From the midweek edition of the Morning Jolt:

Burned Rice

Recall what House Intelligence Committee Chairman Devin Nunes said on March 22: “These were intelligence reports, and it brings up a lot of concern about whether things were properly minimized or not. What I have read bothers me, and I think it should bother the president himself and his team, because I think some of it seems to be inappropriate.”

Former National Security Advisor Susan Rice, discussing Nunes’ allegations with Judy Woodruff on PBS, that day:

JUDY WOODRUFF:  I began by asking about the allegations leveled today by House Intelligence Committee Chairman Devin Nunes that Trump transition officials, including the president, may have been swept up in surveillance of foreigners at the end of the Obama administration.

RICE: I know nothing about this. I was surprised to see reports from Chairman Nunes on that count today… I really don’t know to what Chairman Nunes was referring, but he said that whatever he was referring to was a legal, lawful surveillance, and that it was potentially incidental collection on American citizens.

But Tuesday, after Eli Lake of Bloomberg reported that Rice herself “requested the identities of U.S. persons in raw intelligence reports on dozens of occasions that connect to the Donald Trump transition and campaign”, Rice appeared on MSNBC with Andrea Mitchell and suddenly seemed to know a bit more than “nothing” about it all:

Every morning, we received from the intelligence community a compilation of intelligence reports that the IC, the intelligence community, has selected for us on a daily basis to give us the best information as to what’s going on around the world.

I received those reports, as did each of those other officials, and there were occasions when I would receive a report in which a U.S. person was referred to. Name not provided, just a U.S. person. And sometimes in that context, in order to understand the importance of the report, and assess its significance, it was necessary to find out, or request the information, as to who the U.S. official was.

So in two weeks, we went from “I know nothing about this” to “yes, I requested the ‘unmasking’ of these individuals, and it was perfectly appropriate and legal.”

Also notice this careful denial:

…the notion that — which some people are trying to suggest, that by asking for the identity of an American person, that is the same as leaking it, is completely false. There’s no equivalence between so-called unmasking and leaking.
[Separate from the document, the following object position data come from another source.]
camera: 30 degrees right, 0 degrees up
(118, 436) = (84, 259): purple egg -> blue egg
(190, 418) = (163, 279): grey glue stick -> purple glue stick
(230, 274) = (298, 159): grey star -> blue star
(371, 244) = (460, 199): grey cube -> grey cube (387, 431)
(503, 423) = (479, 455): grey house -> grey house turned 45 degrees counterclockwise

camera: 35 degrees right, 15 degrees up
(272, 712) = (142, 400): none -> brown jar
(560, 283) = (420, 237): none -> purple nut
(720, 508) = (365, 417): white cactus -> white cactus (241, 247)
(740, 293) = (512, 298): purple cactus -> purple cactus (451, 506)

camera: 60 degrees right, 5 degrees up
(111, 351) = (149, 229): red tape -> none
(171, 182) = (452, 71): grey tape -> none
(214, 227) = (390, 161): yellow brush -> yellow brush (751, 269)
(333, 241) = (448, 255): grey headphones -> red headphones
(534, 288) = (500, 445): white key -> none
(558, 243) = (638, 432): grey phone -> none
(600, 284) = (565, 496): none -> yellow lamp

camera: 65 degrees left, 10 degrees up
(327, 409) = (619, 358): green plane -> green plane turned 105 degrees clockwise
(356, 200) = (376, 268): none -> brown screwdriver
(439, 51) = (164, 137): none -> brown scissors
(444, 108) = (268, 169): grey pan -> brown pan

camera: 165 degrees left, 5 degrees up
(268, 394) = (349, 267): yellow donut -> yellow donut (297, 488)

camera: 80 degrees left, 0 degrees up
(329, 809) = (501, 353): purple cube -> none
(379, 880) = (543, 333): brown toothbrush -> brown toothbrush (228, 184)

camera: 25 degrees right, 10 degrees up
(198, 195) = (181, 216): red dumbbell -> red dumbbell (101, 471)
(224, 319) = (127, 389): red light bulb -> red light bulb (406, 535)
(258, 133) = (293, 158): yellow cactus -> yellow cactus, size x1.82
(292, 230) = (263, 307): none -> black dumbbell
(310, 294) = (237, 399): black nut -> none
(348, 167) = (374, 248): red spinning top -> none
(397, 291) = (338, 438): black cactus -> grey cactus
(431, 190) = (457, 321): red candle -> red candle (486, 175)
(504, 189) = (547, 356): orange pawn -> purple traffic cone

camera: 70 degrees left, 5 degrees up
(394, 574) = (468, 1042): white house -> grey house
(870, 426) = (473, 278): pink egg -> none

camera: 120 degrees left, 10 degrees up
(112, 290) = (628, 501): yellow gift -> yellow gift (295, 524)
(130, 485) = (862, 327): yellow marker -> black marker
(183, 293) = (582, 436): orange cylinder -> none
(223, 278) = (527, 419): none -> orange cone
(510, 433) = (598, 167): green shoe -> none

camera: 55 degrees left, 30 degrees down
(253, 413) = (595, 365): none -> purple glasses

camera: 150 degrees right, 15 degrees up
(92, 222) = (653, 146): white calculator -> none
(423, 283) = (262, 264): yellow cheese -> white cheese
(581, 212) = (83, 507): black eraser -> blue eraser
No, but once information is unmasked, it’s a heck of a lot easier to leak, now, isn’t it?

On January 12, when Susan Rice and all of her deputies were still in their jobs, Washington Post columnist David Ignatius cited a source that was a “a senior U.S. government official” declaring that Michael “Flynn phoned Russian Ambassador Sergey Kislyak several times on Dec. 29.” That information and the contents of the call are classified; whoever leaked the information to Ignatius committed a crime.

Rice denies leaking the information. Of course, she also insisted the Benghazi attack was a “spontaneous protest” and denied that it was “premeditated or preplanned”; and that Bowe Bergdahl served the United States with “honor and distinction.” Maybe it was her, maybe it wasn’t, but no one with any sense should trust her denial; saying otherwise would be admitting to a crime.